*** SOURCE DATA Section Begins ***

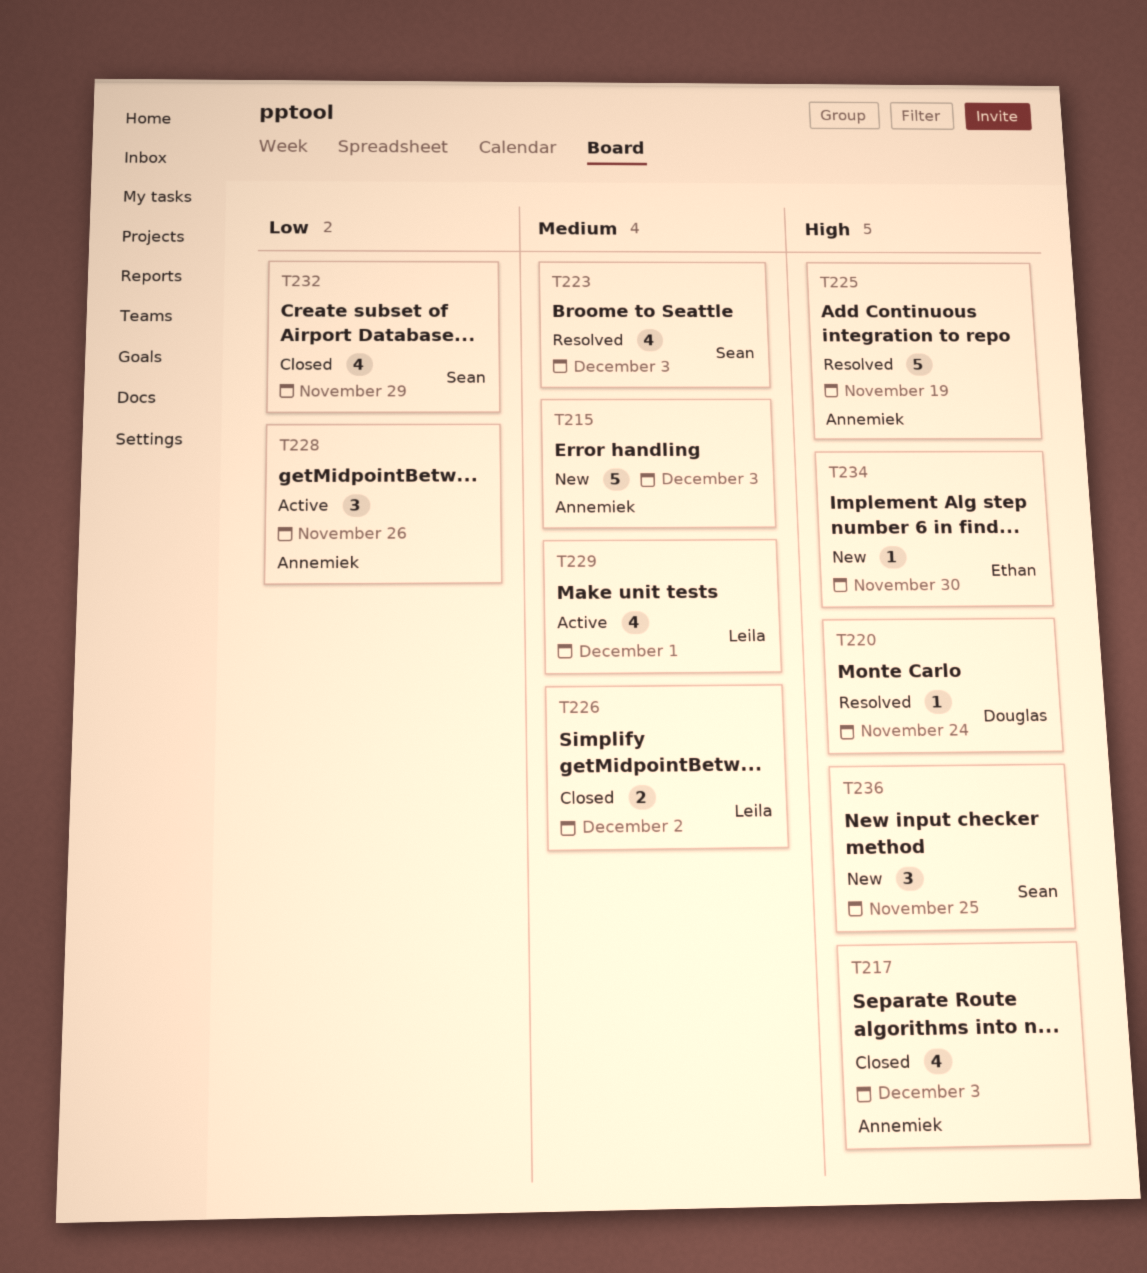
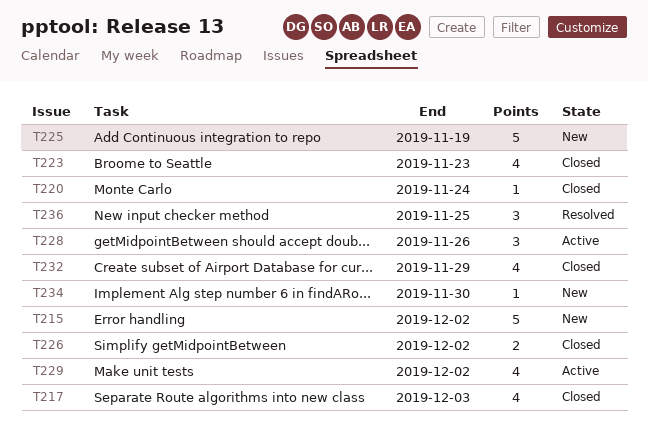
T215, due: Dec 3 -> Dec 2
T220, status: Resolved -> Closed
T223, status: Resolved -> Closed
T223, due: Dec 3 -> Nov 23
T225, status: Resolved -> New
T229, due: Dec 1 -> Dec 2
T236, status: New -> Resolved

*** SOURCE DATA Section Ends ***

• [WHAT TO DO]
All lines from the one containing "T223, due: Dec 3 -> Nov 23" to the end of the records are to be duplicated exactly, and no other lines are to be given.

• [TASK SOLUTION]
T223, due: Dec 3 -> Nov 23
T225, status: Resolved -> New
T229, due: Dec 1 -> Dec 2
T236, status: New -> Resolved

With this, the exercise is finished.